**RECORDS FOR THIS EXERCISE:**
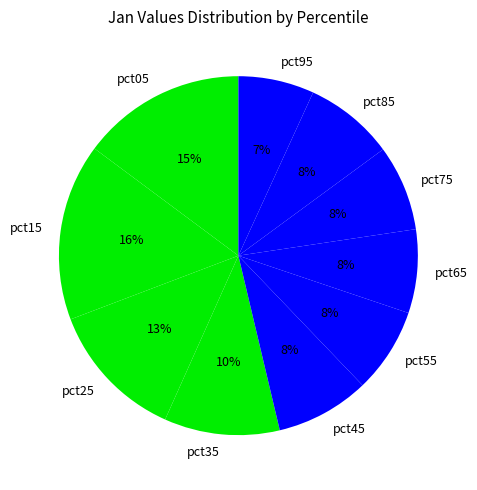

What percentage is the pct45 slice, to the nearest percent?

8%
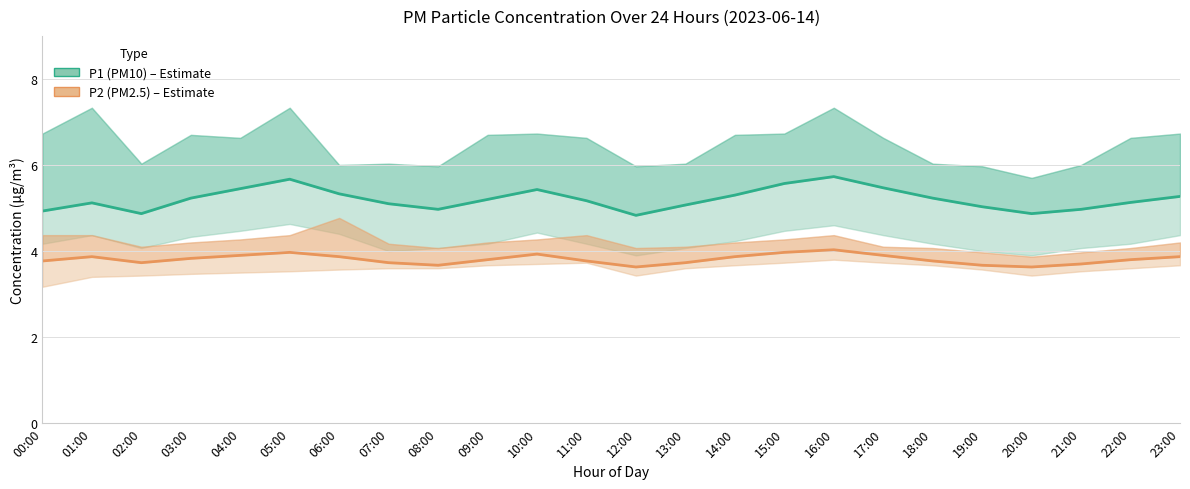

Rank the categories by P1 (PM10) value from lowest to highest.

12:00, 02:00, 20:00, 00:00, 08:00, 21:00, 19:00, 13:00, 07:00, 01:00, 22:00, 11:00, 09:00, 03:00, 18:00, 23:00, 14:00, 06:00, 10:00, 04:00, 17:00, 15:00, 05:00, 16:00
--
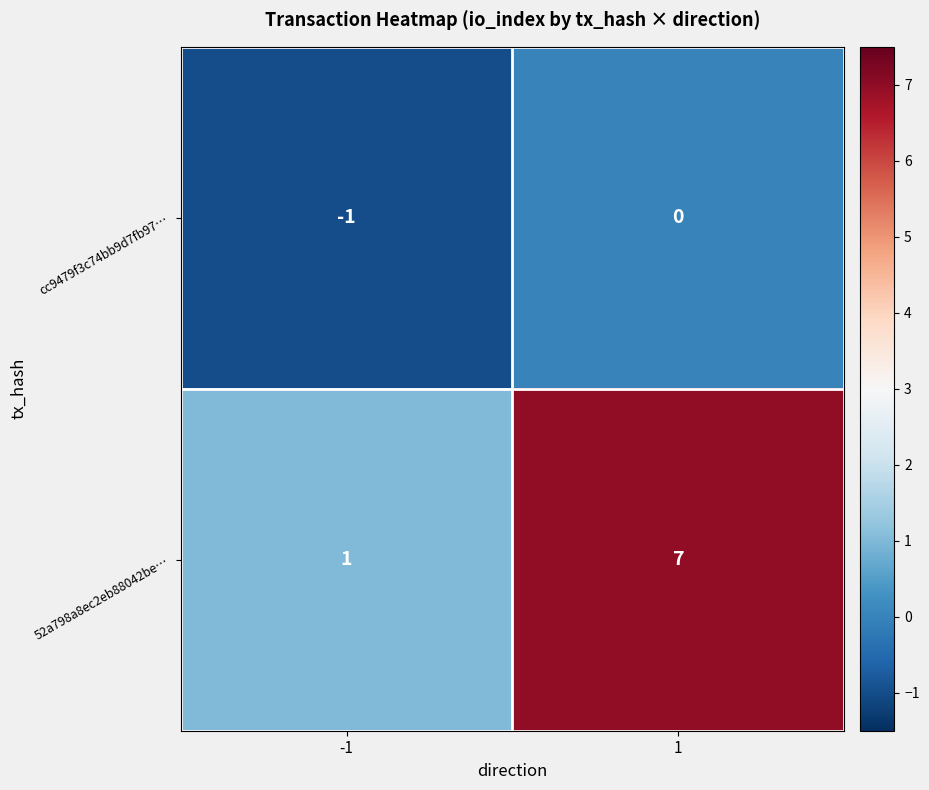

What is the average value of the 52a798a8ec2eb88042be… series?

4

**WHAT TO DO:** Copy the lines verbatim, starting at the line containing "What percentage is" and ending with the line containing "Rank the categories", both of those lines included. Omit the pictures.

**RESPONSE TO THE EXERCISE:**
What percentage is the pct45 slice, to the nearest percent?

8%

Rank the categories by P1 (PM10) value from lowest to highest.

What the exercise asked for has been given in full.